Saturday, June 02, 2007

Voice Browsing

There's a famous story about the Microsoft developers perfecting voice recognition for Windows - it worked great until one of them visited a friend's video website of someone shouting "Start - Run - Format C - OK".

It's a great tale, but it's also a fundamental security issue that could derail most attempts at voice control of the client. The microphone should only be available to the application with focus (and not available for OS commands), and for privacy reasons, applications should always make it clear when they're listening and what they're likely to do with the data.

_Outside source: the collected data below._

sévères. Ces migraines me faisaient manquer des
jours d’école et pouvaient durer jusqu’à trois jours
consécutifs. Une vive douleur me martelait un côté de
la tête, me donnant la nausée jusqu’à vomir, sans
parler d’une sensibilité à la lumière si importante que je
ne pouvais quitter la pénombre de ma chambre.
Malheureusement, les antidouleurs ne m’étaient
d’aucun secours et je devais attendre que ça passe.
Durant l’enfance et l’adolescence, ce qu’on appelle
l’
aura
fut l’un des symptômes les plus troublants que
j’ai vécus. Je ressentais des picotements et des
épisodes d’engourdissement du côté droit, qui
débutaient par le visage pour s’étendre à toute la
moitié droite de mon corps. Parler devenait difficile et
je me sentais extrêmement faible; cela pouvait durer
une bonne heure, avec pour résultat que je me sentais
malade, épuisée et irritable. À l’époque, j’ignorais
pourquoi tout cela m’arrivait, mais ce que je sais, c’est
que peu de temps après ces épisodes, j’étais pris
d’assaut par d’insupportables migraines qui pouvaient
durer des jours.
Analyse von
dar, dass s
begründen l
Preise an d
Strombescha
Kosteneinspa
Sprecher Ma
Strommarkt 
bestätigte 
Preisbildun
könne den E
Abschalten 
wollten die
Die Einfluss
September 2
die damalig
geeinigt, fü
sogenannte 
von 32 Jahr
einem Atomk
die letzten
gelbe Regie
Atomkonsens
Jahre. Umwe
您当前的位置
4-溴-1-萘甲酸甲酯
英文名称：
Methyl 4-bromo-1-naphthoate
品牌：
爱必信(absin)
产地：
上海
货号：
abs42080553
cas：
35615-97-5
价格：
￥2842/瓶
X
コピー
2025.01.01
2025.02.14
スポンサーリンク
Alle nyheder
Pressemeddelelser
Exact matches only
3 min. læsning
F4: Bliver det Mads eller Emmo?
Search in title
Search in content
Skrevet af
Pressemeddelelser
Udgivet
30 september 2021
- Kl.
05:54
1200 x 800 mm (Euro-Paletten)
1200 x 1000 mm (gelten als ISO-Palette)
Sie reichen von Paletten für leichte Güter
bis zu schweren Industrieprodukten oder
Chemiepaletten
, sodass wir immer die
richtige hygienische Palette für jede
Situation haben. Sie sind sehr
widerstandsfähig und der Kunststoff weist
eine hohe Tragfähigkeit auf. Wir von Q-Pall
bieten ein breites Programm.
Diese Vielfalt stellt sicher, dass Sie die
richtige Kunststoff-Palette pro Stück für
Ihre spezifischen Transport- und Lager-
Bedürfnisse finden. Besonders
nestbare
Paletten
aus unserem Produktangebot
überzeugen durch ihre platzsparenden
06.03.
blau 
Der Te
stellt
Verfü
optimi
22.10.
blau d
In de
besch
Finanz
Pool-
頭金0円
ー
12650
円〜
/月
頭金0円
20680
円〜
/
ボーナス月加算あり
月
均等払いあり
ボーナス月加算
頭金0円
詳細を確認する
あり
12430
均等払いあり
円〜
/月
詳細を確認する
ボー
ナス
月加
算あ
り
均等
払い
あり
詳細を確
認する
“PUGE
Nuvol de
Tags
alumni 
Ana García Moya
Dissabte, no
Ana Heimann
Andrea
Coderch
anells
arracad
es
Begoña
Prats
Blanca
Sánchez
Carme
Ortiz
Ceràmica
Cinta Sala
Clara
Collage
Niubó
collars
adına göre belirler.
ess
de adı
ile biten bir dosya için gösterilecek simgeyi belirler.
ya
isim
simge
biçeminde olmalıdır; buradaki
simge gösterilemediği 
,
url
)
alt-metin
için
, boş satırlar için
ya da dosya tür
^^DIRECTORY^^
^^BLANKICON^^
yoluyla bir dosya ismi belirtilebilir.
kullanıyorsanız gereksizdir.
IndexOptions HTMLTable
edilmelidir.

These rules are pretty restrictive - but they fit very neatly onto the web!

The vocal web

The web was designed with accessibility in mind - so that people with visual impairment could still access the web, by using voice browsers that read pages out load. There are even rarely used CSS styles for controlling vocal pitch, volume and tone.

But the web isn't just for people to read data. What's missing is a standard way to write data using speech - especially filling out the standard HTML <input> and <textarea> elements.

If this were possible, developers could create the following:

  • Mobile phone search engines - just talk to Google!
  • Dictated web email, blogs, or private notes
  • Full use of most applications - e.g. Amazon or eBay - for the visually impaired

Vocal HTML

Following the security rules above, any website could be speech-enabled in three steps:
  • Users adjust their browser settings to allow speech input (this could be a default on mobile phones)
  • Developers prompt speech by styling input boxes with CSS 2.1 "cue-before" and "cue-after" styles
  • Browsers vocally prompt form submission when they reach a submit element.

That's it!

There are two methods to do speech recognition:

  • Client-side: A browser plug-in converts speech to text, places the text in the relevant HTML element, then submits the form on request.
  • Server-side: For POSTed forms, browsers simply attach an mp3 or audio file for translation by the server

Despite the history, still lots of opportunity

Voice recognition has been talked about for ages, but it's still a niche - many people probably still think it's a distant dream.

But that will change, especially with the rise of the internet and mobile phones. And when it does, it won't only be the visually impaired that gains; it will be anyone accessing the internet without a good keyboard.